Aim of the exercise:
Restate the records that follow word for word. Omit the images.
====== Extracted data ======
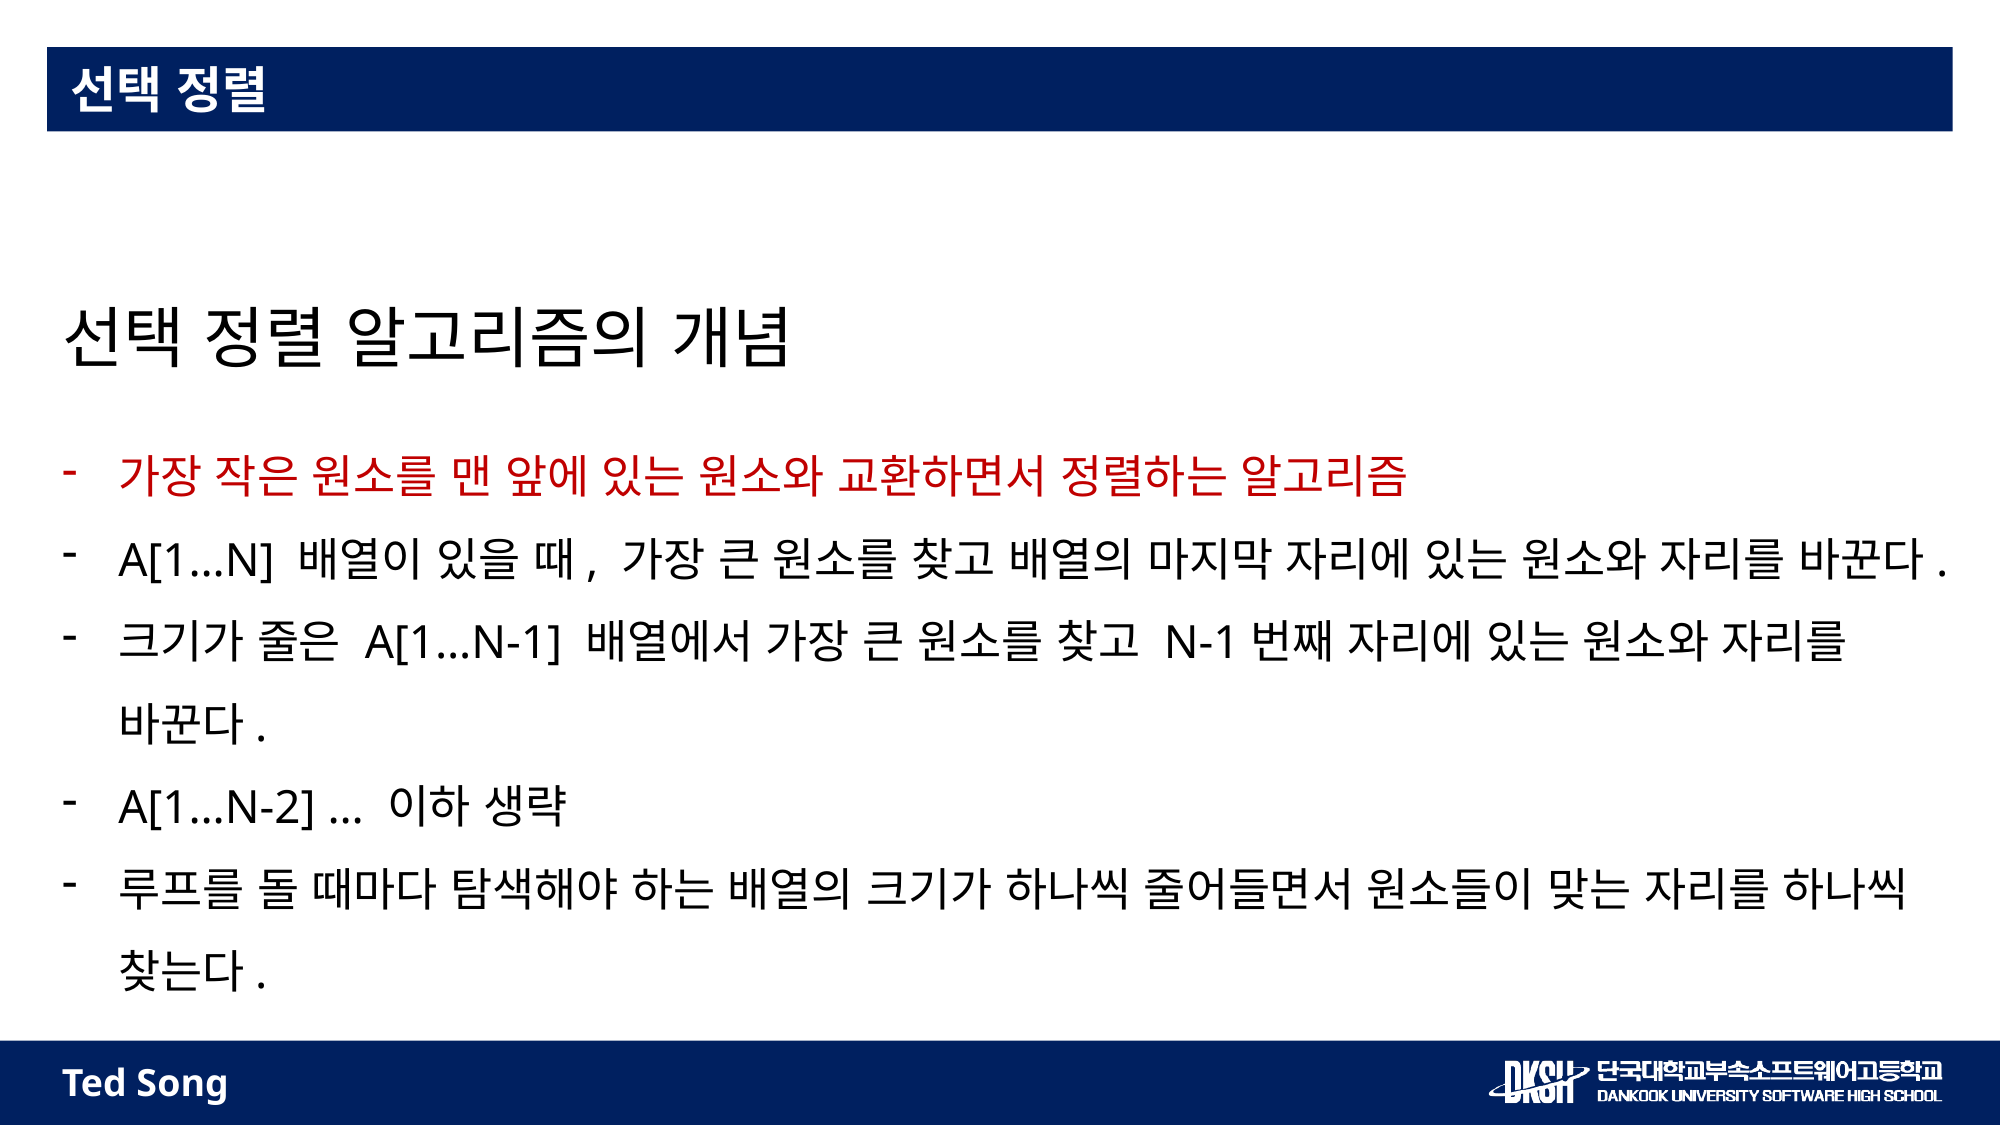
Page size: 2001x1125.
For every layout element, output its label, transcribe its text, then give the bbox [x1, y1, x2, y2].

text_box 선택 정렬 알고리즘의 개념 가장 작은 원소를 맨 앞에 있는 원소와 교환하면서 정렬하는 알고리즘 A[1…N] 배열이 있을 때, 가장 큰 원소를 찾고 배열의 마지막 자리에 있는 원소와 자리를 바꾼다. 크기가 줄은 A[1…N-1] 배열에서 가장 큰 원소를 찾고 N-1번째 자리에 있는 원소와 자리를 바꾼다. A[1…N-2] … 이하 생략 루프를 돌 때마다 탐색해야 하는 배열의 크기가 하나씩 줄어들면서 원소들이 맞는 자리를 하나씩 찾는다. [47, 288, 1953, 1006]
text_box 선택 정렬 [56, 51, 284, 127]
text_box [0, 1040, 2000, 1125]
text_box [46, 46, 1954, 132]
======
Response area:
Page size: 2001x1125.
For every layout element, output its label, transcribe its text, then give the bbox [x1, y1, x2, y2].

text_box 선택 정렬 알고리즘의 개념 가장 작은 원소를 맨 앞에 있는 원소와 교환하면서 정렬하는 알고리즘 A[1…N] 배열이 있을 때, 가장 큰 원소를 찾고 배열의 마지막 자리에 있는 원소와 자리를 바꾼다. 크기가 줄은 A[1…N-1] 배열에서 가장 큰 원소를 찾고 N-1번째 자리에 있는 원소와 자리를 바꾼다. A[1…N-2] … 이하 생략 루프를 돌 때마다 탐색해야 하는 배열의 크기가 하나씩 줄어들면서 원소들이 맞는 자리를 하나씩 찾는다. [47, 288, 1953, 1006]
text_box 선택 정렬 [56, 51, 284, 127]
text_box [0, 1040, 2000, 1125]
text_box [46, 46, 1954, 132]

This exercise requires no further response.